══ Supplied data ══

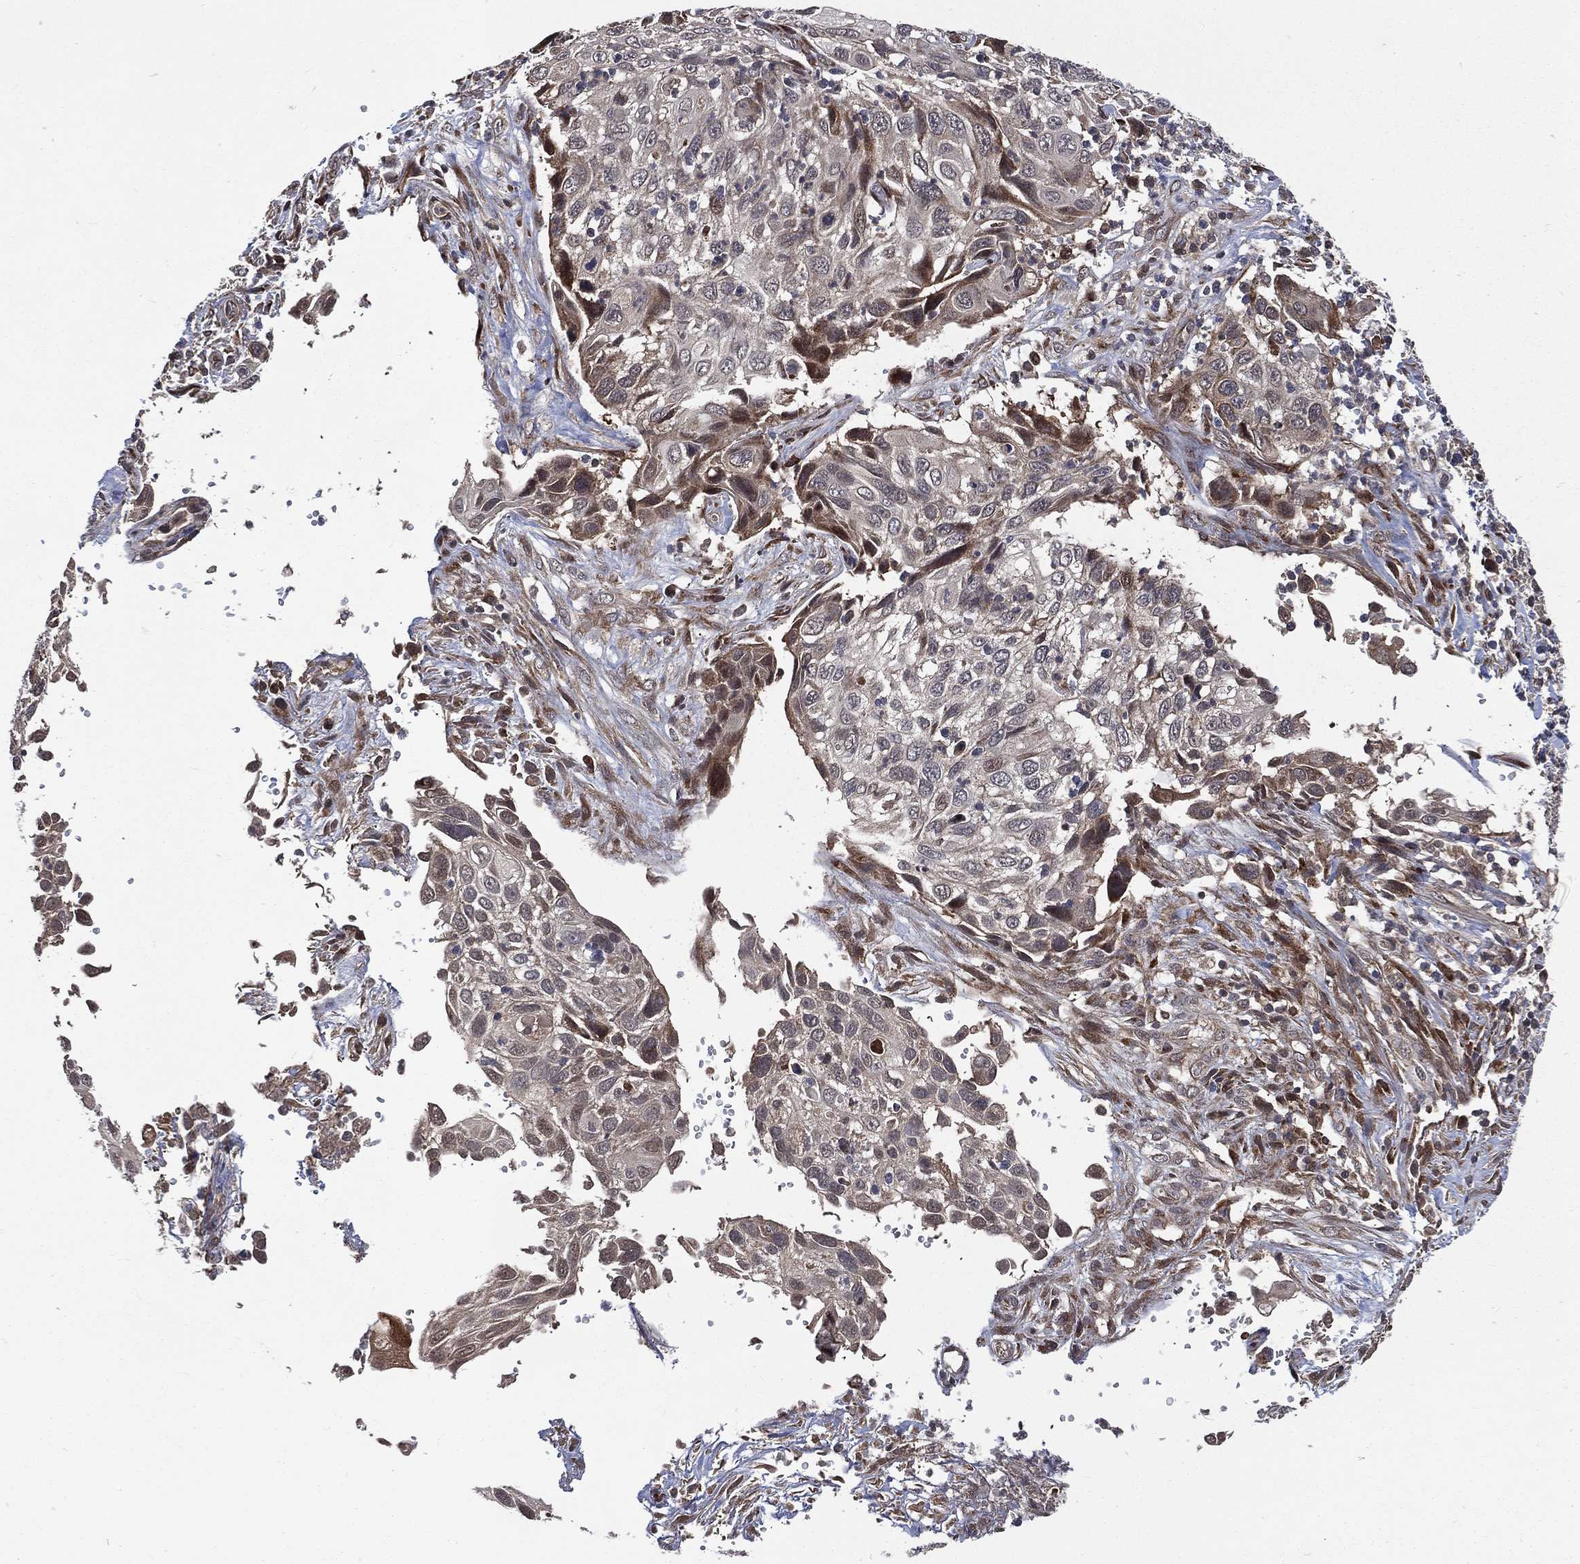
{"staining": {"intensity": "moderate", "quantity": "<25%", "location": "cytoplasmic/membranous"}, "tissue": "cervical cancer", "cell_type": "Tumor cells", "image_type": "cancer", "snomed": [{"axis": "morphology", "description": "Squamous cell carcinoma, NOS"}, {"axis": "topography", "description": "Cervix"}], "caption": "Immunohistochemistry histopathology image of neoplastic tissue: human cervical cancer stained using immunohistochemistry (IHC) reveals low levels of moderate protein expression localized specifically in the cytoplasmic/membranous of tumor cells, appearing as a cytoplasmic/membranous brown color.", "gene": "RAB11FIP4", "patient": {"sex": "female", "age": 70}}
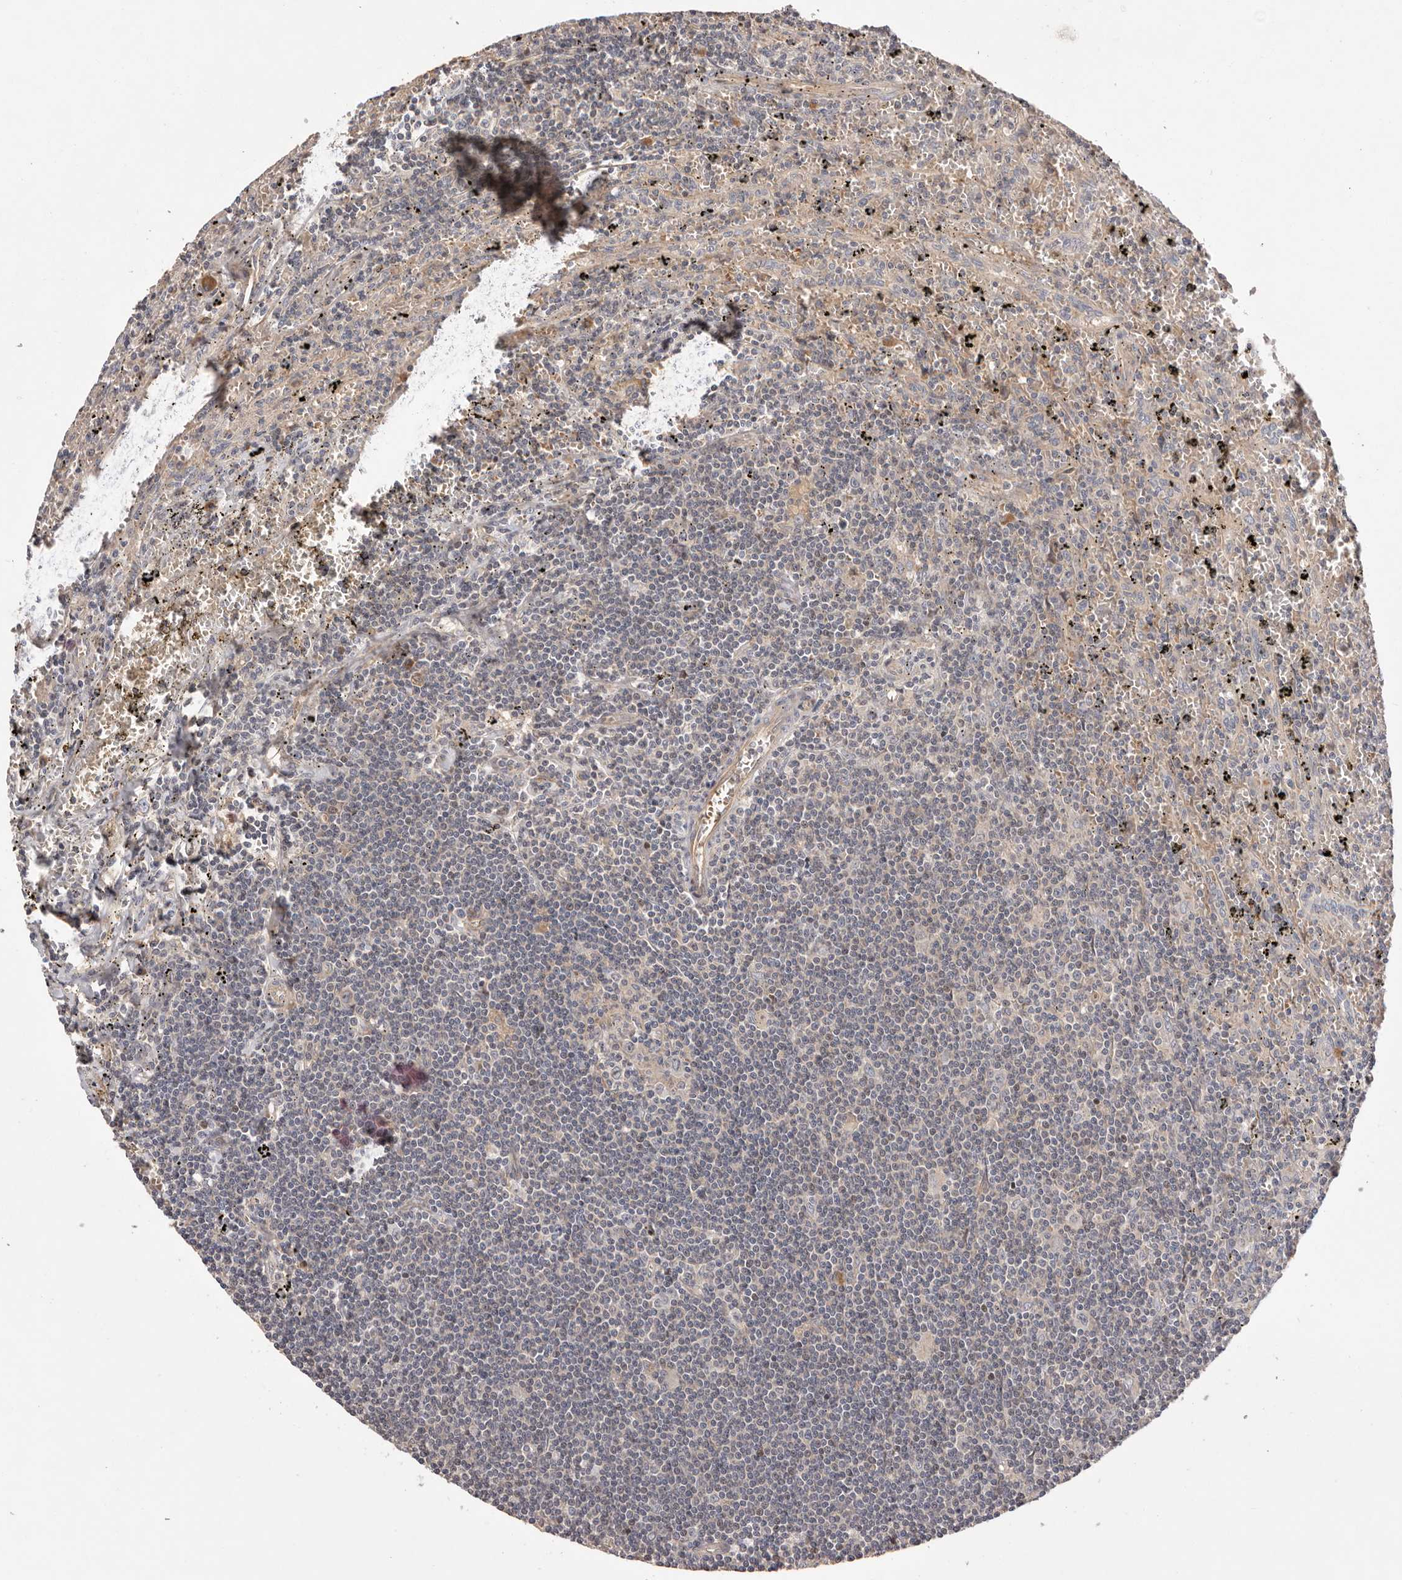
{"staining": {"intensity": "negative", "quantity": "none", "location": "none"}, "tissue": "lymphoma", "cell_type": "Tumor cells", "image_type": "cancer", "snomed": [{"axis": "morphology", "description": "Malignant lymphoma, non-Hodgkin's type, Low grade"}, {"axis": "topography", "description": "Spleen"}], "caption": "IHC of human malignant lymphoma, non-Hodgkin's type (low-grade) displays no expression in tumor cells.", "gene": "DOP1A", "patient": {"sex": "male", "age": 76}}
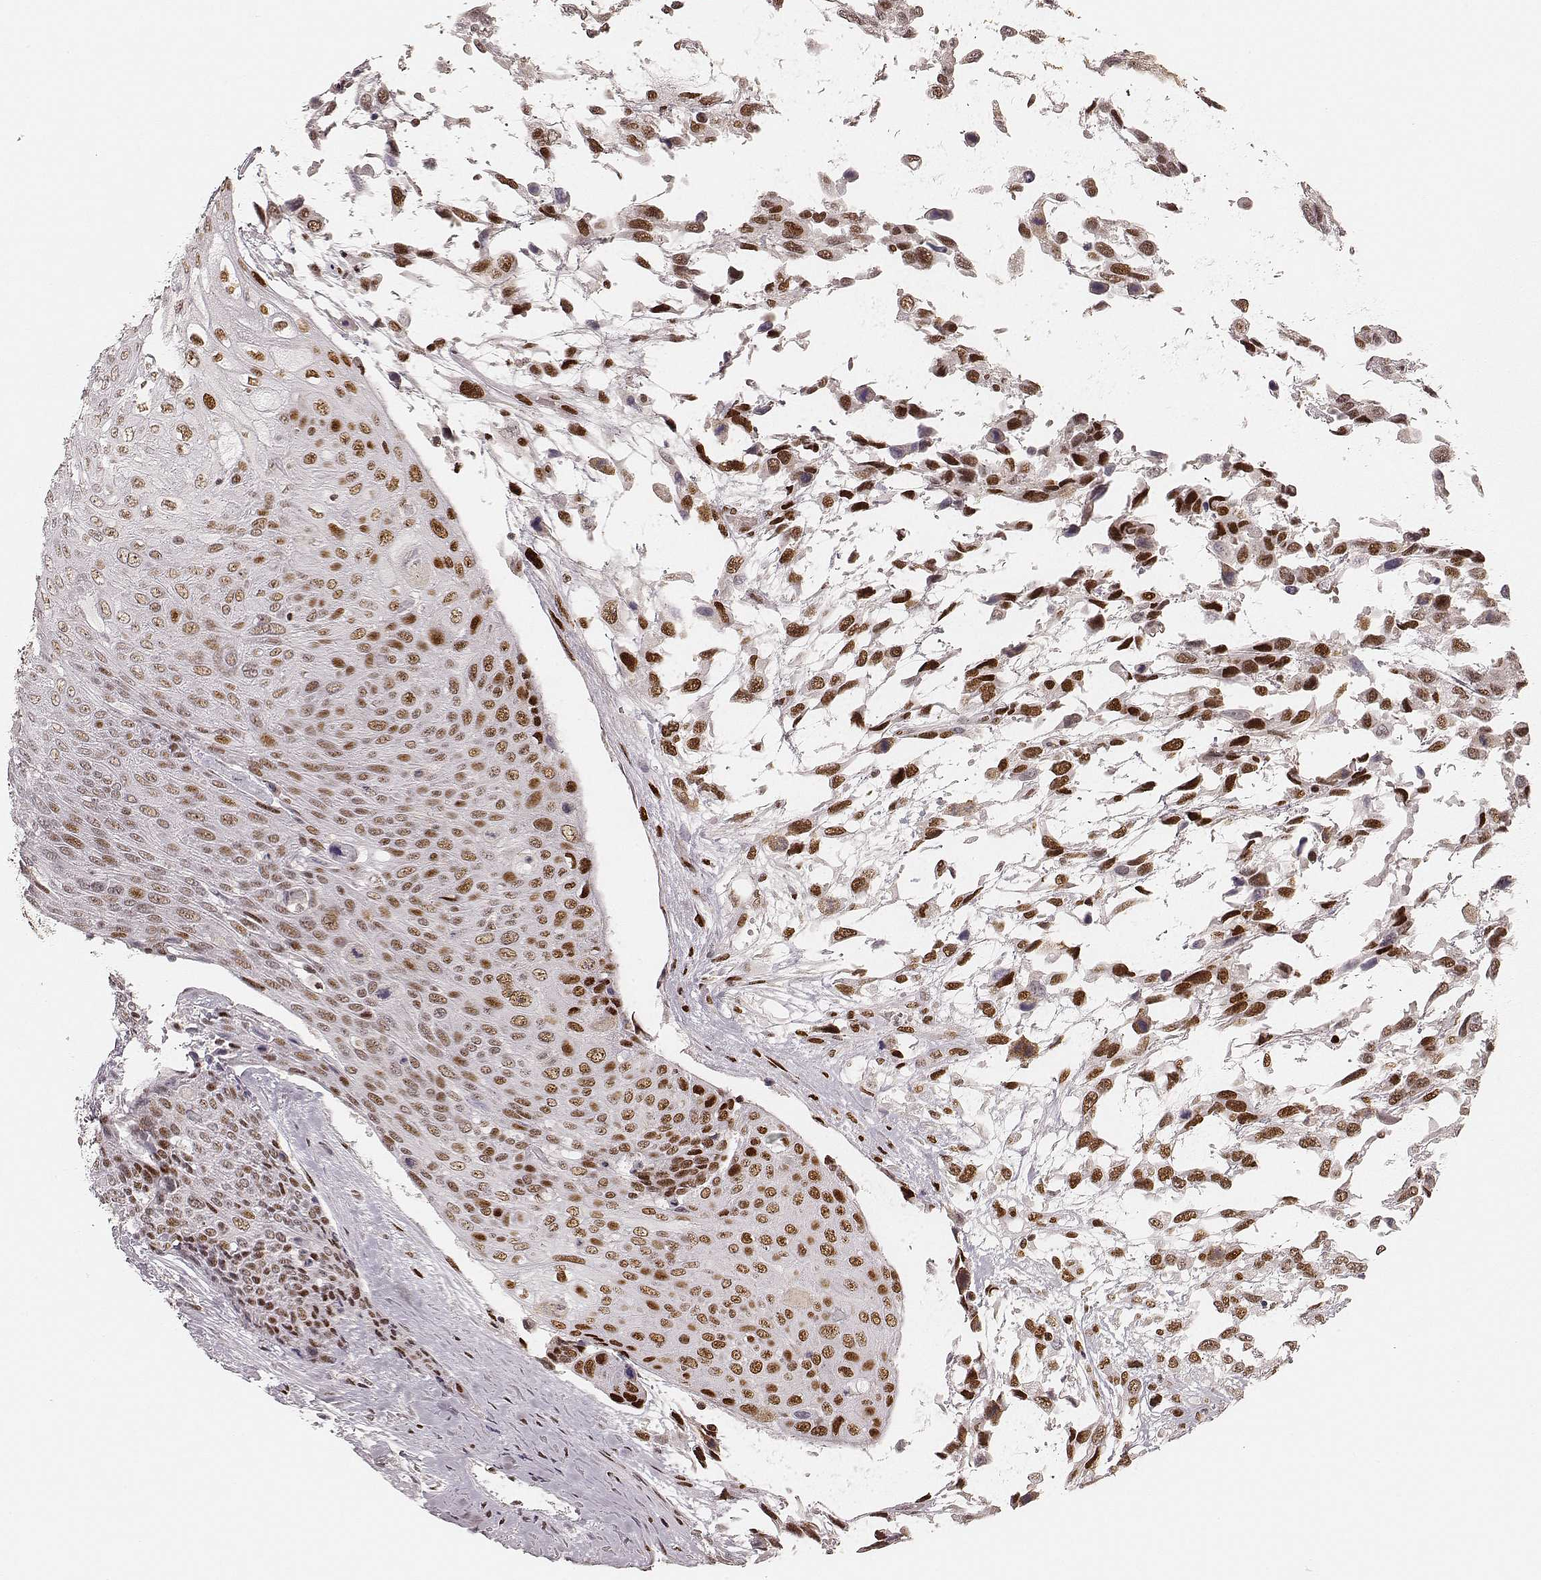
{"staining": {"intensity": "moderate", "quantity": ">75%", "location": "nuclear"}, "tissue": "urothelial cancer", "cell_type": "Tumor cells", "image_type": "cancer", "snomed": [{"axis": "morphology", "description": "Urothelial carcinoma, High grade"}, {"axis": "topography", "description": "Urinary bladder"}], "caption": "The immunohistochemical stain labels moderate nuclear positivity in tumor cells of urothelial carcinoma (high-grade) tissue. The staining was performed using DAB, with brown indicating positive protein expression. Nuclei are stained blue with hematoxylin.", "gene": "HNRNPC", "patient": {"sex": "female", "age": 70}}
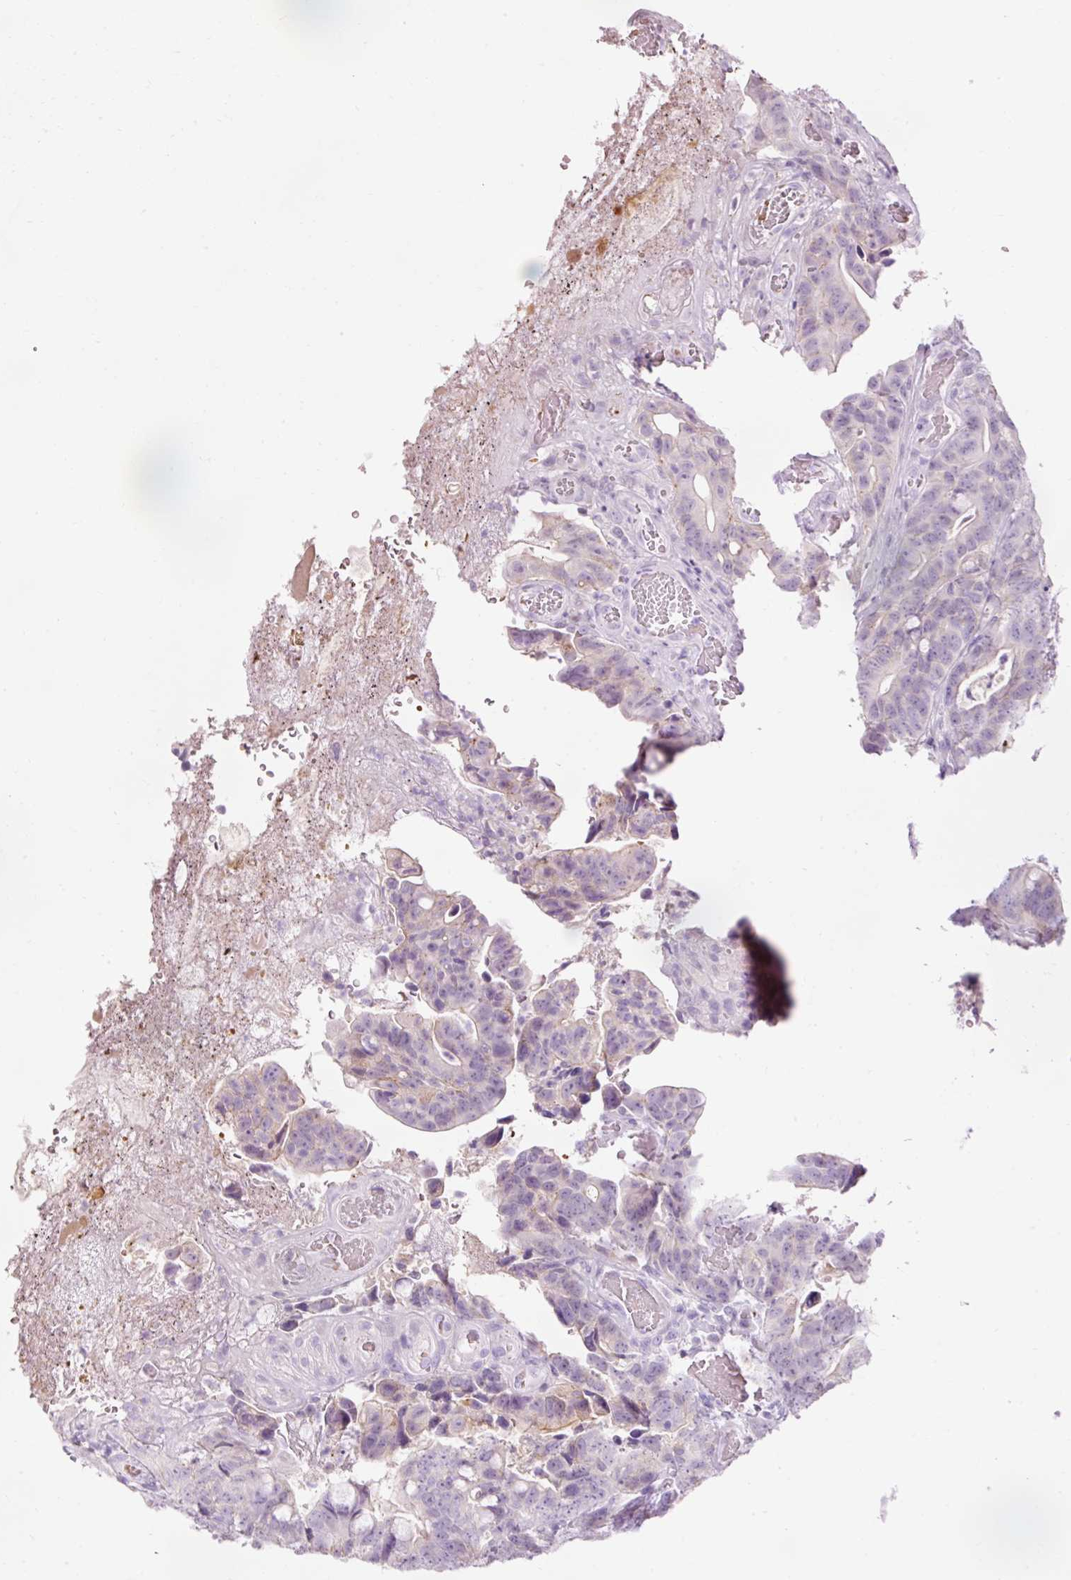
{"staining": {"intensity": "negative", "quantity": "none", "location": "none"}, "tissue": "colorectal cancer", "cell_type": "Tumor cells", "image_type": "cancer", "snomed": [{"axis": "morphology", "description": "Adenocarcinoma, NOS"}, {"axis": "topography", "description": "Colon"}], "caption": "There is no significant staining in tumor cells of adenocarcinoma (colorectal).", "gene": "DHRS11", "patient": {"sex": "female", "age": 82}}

═══

• [Activity]
If a line in the material above contains the word "moderate", copy it.

• [Solution below]
{"staining": {"intensity": "moderate", "quantity": "<25%", "location": "cytoplasmic/membranous"}, "tissue": "cervical cancer", "cell_type": "Tumor cells", "image_type": "cancer", "snomed": [{"axis": "morphology", "description": "Squamous cell carcinoma, NOS"}, {"axis": "topography", "description": "Cervix"}], "caption": "Immunohistochemistry histopathology image of neoplastic tissue: human cervical cancer stained using immunohistochemistry (IHC) reveals low levels of moderate protein expression localized specifically in the cytoplasmic/membranous of tumor cells, appearing as a cytoplasmic/membranous brown color.", "gene": "RAB11FIP4", "patient": {"sex": "female", "age": 70}}
{"staining": {"intensity": "moderate", "quantity": ">75%", "location": "nuclear"}, "tissue": "urothelial cancer", "cell_type": "Tumor cells", "image_type": "cancer", "snomed": [{"axis": "morphology", "description": "Urothelial carcinoma, High grade"}, {"axis": "topography", "description": "Urinary bladder"}], "caption": "The immunohistochemical stain labels moderate nuclear positivity in tumor cells of urothelial carcinoma (high-grade) tissue. The staining was performed using DAB, with brown indicating positive protein expression. Nuclei are stained blue with hematoxylin.", "gene": "HNRNPC", "patient": {"sex": "female", "age": 70}}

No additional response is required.